I have an unlimited number of meal swipes. I pay $4,200 each year. And I have fed 3,000 other people since I bought Eat Any Time, the most expensive meal plan, this semester.
Recently, I received an email from Doug Berger, executive director of Business Services at Penn, saying that there would be a stricter enforcement of dining plan policy because of “repeated and growing misuse of the EAT plan by students who are allowing others to use their meals.” Yes, I agree that I might be part of a “small number of students who are clearly abusing their meal plans,” but such an offense reflects an even greater problem. Penn’s current dining meal plans are impersonal, inflexible and lack the qualities that encourage people to go to the dining halls in the first place.
“[The practice] has been going on for many months, and now they choose to put pressure on us to get tough at a time when the students need it most,” said a campus dining hall employee who wished to remain anonymous.
The terms and conditions of dining plan participation limit every student to having only 10 guest swipes. Yet, this restriction was not strictly imposed, and many students — including me — swiped in our friends from fraternities, athletics and many other clubs and organizations to share some of our unlimited meals. As a result, thousands of people ate from our generosity, and now Bon Appétit and Penn Dining have a bone to pick with the Robin Hoods responsible.
“Guest swipes should not be limited to 10 in general, but if used at all, should have different numbers for different plans,” Wharton freshman and Undergraduate Assembly representative Dan Fine, a swimmer, said. “From an athlete and team perspective, this had a great effect on team and group meals that needs to be addressed and taken care of immediately … hopefully by the University Council and upper administration in the near future.”
A representative of the Dining Hall Advisory Board, led by Berger, declined to comment until knowing the entire group’s thoughts on the matter.
It should come as no shock that the quality of food is not the only thing questionable about our dining meal plans. Beyond being fairly expensive, they lack the satisfaction of liberty for the student. Their misconstrued attempts of providing “flexibility” is another way of selling an over-embellished illusion of a deal rather than a coherent, fair bargain.
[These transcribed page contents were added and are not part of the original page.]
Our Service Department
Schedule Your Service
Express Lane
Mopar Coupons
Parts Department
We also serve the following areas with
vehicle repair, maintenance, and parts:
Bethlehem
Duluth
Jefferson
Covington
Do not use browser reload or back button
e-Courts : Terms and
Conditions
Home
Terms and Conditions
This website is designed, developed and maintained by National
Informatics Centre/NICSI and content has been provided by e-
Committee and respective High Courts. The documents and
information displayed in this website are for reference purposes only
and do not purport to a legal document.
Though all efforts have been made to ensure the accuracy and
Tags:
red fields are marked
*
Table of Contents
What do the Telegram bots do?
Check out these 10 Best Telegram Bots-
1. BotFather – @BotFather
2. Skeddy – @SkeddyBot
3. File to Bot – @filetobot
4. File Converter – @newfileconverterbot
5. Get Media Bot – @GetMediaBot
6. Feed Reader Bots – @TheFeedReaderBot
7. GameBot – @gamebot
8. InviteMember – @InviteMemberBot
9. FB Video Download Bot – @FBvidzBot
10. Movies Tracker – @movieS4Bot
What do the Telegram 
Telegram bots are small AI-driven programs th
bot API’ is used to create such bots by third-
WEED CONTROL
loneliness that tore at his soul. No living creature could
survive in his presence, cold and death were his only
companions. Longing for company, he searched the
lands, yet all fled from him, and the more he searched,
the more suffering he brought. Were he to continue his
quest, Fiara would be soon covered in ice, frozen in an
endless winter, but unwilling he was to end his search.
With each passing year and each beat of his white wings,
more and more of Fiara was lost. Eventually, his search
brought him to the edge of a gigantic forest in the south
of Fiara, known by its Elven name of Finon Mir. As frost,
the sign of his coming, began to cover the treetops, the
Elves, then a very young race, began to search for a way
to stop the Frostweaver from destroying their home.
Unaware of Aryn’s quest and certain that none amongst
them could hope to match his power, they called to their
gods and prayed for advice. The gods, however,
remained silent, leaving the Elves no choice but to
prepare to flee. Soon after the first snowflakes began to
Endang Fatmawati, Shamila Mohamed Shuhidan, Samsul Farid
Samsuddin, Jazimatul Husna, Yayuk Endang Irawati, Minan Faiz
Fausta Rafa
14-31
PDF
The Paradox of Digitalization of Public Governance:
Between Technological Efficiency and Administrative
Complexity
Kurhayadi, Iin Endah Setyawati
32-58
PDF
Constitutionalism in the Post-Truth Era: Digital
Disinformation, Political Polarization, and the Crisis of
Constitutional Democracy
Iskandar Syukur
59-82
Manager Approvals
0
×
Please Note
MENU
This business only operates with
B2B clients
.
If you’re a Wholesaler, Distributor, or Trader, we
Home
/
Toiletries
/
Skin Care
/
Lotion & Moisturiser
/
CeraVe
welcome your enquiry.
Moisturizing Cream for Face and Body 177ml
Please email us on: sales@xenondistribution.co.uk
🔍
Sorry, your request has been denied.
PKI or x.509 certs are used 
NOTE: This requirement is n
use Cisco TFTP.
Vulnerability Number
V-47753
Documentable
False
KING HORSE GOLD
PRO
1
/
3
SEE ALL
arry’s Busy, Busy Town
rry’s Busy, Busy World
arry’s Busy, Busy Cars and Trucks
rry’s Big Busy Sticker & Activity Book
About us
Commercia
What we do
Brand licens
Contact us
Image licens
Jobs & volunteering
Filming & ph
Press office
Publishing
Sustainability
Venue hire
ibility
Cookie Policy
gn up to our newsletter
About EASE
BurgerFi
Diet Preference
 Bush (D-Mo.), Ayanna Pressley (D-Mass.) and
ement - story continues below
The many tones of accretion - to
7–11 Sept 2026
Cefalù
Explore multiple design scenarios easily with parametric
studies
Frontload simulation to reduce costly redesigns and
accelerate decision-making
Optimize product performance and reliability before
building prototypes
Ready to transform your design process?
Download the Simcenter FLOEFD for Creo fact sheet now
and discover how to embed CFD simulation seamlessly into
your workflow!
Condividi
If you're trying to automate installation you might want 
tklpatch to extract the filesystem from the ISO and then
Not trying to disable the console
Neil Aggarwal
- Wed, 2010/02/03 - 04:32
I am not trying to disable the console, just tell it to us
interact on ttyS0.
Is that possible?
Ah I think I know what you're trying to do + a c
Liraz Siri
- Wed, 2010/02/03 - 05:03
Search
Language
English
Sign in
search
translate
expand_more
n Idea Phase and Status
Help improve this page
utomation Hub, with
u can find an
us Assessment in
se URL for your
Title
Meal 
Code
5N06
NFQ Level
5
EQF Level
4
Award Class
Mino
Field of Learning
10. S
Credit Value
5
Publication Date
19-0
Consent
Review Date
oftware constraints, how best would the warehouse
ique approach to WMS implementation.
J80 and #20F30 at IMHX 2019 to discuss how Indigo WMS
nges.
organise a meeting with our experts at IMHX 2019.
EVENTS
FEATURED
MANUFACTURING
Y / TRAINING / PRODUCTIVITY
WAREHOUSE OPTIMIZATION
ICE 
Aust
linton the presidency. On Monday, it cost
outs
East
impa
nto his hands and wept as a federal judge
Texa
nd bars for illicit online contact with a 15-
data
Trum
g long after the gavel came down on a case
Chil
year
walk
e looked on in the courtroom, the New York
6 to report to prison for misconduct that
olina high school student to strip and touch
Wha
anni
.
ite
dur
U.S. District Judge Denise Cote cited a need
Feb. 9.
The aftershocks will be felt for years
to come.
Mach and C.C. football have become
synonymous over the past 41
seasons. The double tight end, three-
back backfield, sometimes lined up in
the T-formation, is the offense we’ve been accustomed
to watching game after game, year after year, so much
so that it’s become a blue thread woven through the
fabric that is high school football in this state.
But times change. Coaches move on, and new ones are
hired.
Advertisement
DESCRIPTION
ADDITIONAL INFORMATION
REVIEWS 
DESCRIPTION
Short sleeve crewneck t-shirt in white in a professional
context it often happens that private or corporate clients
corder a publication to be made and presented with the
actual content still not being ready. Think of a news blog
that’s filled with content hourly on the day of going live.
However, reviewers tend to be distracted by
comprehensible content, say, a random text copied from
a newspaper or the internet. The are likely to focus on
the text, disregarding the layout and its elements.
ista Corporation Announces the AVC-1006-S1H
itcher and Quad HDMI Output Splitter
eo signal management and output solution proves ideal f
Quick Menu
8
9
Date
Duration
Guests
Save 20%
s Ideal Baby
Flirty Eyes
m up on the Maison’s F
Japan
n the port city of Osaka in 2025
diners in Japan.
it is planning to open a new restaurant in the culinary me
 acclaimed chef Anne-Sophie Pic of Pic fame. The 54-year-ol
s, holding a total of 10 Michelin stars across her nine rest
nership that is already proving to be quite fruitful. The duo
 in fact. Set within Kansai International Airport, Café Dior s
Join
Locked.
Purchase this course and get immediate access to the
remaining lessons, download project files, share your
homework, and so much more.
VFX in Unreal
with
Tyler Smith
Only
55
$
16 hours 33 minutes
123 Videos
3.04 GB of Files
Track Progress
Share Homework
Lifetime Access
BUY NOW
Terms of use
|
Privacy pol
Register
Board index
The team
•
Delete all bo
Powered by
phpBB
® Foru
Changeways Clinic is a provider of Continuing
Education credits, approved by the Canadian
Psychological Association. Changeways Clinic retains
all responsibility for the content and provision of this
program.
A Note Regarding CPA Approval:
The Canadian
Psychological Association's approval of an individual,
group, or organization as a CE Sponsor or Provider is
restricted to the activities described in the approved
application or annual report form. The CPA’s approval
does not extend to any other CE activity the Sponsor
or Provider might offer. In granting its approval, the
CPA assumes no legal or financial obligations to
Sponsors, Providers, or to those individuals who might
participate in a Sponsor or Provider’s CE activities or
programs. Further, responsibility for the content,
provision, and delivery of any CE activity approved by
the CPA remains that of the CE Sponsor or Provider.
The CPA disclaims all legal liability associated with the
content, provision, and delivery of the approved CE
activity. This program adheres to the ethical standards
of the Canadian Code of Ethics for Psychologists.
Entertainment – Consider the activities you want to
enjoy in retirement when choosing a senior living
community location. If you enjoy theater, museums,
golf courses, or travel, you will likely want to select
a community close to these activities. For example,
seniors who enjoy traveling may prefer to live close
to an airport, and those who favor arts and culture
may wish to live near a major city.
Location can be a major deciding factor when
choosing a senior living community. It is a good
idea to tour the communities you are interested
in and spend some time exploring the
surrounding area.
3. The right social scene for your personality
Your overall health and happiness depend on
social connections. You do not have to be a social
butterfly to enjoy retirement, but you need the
Occupy Bon Appétit, a protest co-led by College sophomore Paul Terwilliger, is a response to what he calls an “extreme dissatisfaction with the service of Bon Appétit.” Terwilliger, who had the EAT plan, says that stricter enforcement on swipes “separates bonds with his fellow upperclassmen.” No longer able to swipe in a few of his upperclassman friends for dinner, Terwilliger now says Penn Dining plans “make more money off [him] than what he benefits from them.” He said he will not purchase a meal plan again as a result.
Perhaps I, along with many other students, might just drop my meal plan next semester. There is no point in paying thousands of dollars for thousands of meals that will go to waste. Although it is irrational to expect Penn Dining to allow me to feed 10,000 people, it is just as foolish for them to only allow me to feed 10.
Dining halls are more than just locations where individuals feed themselves. They are an escape from a stressful day of academia. They foster a sense of community, which is the only thing that keeps my mind off the mediocre food and more engaged in the discussion that brought me to it.
Perhaps developing a team-based meal plan or a more liberal unlimited plan that has a reasonable cap number for guests could be the solution. Otherwise, Penn Dining will have a little more to worry about than just a few occupying students. Because one thing you don’t come between is college students and their food.